===== Datos a procesar =====

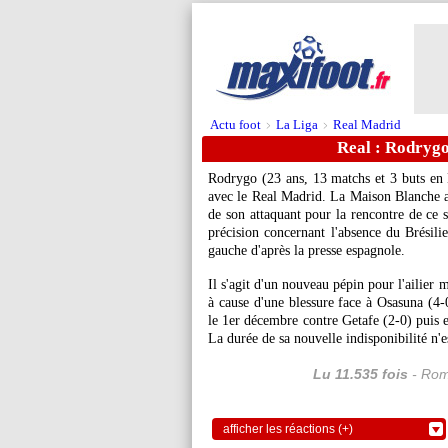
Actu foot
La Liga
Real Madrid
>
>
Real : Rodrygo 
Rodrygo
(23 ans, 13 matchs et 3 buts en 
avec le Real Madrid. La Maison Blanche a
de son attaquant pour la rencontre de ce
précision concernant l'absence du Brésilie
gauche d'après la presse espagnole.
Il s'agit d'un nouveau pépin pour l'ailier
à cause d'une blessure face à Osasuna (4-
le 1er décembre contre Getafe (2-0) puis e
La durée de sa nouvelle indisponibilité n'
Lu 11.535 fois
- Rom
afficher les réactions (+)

=====
===== Datos a procesar =====

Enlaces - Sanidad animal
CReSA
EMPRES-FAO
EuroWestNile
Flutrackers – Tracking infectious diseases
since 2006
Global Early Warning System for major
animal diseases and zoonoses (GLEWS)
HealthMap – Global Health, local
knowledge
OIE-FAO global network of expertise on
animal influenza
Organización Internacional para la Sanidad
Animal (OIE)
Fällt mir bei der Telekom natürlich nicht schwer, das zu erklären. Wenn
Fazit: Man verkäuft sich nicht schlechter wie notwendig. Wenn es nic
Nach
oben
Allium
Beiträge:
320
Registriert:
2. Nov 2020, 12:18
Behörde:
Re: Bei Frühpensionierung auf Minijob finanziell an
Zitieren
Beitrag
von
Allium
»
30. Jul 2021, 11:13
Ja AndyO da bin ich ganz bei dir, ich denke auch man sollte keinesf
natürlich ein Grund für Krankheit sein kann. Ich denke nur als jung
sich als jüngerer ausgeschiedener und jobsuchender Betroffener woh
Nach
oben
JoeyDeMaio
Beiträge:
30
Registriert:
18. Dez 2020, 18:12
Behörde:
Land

=====
===== Datos a procesar =====

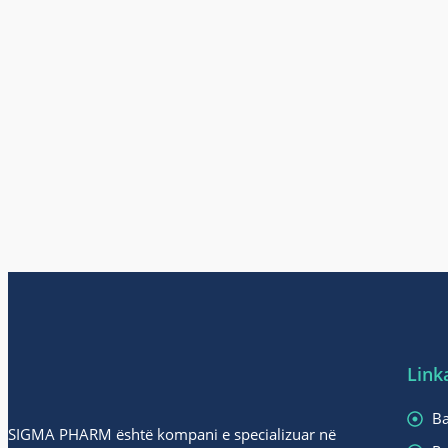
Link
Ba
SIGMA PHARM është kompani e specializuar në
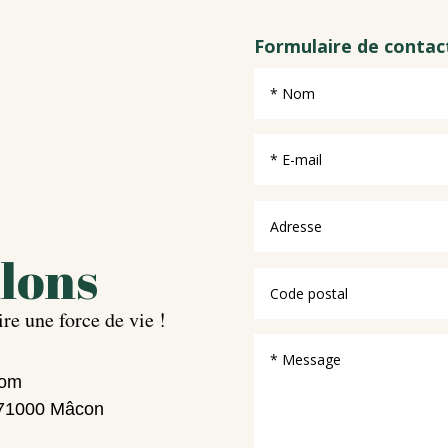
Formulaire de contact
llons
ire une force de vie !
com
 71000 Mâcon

=====

- Tarea a realizar: Reproduce sin cambios las líneas de los ítems que van desde la que contiene "Formulaire de contact" hasta la que contiene "71000 Mâcon", ambas incluidas.

- La respuesta:
Formulaire de contact
llons
ire une force de vie !
com
 71000 Mâcon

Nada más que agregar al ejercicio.